Source: classfmonline.com

Cash-for-seat: Publish cost of emergency sitting – Group

Professor Mike Ocquaye, Speaker of Parliament Professor Mike Ocquaye, Speaker of Parliament

Civil society group, Parliamentary News Africa (PNAfrica), has called on the leadership of Ghana’s parliament to publish the cost of the emergency sitting of Members of Parliament to consider a motion filed by the Minority in respect of the $100,000 allegedly charged expatriate businessmen who sat close to the president during a presidential dinner in Accra.

According to the group, per best practices in most democracies the cost of such sittings should be known by the taxpayer, a situation that makes it mandatory for the leadership of the legislature in Ghana to make public the cost of that sitting.

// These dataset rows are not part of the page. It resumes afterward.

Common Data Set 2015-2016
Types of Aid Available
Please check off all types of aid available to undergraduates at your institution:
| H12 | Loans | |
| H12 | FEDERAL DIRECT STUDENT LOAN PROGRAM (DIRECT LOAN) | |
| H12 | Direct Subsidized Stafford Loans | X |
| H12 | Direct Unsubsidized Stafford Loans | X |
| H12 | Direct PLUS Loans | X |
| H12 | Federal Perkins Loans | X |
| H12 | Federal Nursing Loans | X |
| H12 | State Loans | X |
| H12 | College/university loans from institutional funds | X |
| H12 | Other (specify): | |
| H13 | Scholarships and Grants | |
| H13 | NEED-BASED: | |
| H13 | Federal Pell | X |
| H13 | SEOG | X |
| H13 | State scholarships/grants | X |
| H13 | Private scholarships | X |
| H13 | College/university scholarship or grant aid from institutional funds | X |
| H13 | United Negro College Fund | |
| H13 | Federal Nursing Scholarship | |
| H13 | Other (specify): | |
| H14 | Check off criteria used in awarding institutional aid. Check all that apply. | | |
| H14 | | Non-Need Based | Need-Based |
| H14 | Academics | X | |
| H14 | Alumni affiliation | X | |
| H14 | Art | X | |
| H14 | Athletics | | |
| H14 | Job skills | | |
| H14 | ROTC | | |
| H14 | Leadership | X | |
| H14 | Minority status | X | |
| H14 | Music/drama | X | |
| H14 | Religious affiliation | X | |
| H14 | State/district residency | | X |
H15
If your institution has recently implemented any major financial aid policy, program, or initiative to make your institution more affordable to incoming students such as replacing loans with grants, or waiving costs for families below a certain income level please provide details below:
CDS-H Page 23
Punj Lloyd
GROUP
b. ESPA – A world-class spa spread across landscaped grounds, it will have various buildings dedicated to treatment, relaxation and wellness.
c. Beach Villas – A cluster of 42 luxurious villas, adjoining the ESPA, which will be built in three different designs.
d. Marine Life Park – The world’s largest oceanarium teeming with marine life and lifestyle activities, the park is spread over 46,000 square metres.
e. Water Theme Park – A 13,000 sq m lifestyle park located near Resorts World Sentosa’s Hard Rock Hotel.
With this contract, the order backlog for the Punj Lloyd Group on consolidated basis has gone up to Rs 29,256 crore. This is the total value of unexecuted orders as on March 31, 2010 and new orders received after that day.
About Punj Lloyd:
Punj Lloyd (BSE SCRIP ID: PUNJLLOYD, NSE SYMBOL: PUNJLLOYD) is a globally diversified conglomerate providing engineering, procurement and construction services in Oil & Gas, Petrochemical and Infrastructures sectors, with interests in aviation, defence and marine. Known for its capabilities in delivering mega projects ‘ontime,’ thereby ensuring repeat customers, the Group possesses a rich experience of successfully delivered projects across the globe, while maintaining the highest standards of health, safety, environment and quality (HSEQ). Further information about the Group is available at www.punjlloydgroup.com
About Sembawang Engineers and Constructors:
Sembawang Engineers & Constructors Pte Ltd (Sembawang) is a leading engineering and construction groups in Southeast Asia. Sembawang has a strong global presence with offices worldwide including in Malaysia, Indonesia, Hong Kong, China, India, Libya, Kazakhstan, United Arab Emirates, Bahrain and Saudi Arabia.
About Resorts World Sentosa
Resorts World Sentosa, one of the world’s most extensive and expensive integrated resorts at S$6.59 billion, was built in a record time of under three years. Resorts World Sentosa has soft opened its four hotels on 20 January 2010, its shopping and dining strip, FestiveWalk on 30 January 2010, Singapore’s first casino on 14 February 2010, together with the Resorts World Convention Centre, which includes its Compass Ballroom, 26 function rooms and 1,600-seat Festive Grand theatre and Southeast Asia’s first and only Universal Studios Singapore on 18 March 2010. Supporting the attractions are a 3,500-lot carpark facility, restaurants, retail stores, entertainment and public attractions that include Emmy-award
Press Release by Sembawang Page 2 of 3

The Speaker of parliament Professor Mike Ocquaye, after receiving a motion from Majority Chief and Member of Parliament for Asawase, Mohammed Muntaka Mubarak recalled the MPs from recess for deliberations on Friday January 5.

After the emergency sitting characterised by heated arguments from both the Minority and the Majority, the Speaker set up a five-member ad hoc committee to investigate the $100,000 allegedly charged the businessmen by the Trade Ministry.

The committee is chaired by Member of Parliament for Sunyani East, Kwasi Ameyaw-Cheremeh. The other members are Dr Mark Assibey-Yeboah, an Economist and Member of Parliament for New Juaben South, Yaw Buabeng Asamoah, MP for Adentan, Member of Parliament for Ketu North, James Klutse Avedzi and Dominic Ayine, MP for Bolgatanga East.

The committee is expected to submit its report to the Speaker on 24 January 2018.

A statement A statement signed by Sammy Obeng, Executive Director for PNAfrica, said , among other things that : “We call on the Parliamentary services – with the Rt Hon Ocquaye as the Chairman of its Board; and the Clerk of Parliament as the administrative head of Ghana’s legislature, to make the cost of this emergency recall and previous emergency recalls.

“Transparency and accountability cannot be over emphasized in good governance and democracy. Ghana’s parliament has over the years exercised its mandatory rule over pressing issues through the process of emergency recalls and it is about time the taxpayer knows how much such processes cost us.

“Parliaments in many countries of the world have been proactive to announce to the public how much such exercises have cost, but this has not been so in the many emergencies recalls we have witnessed in Ghana.”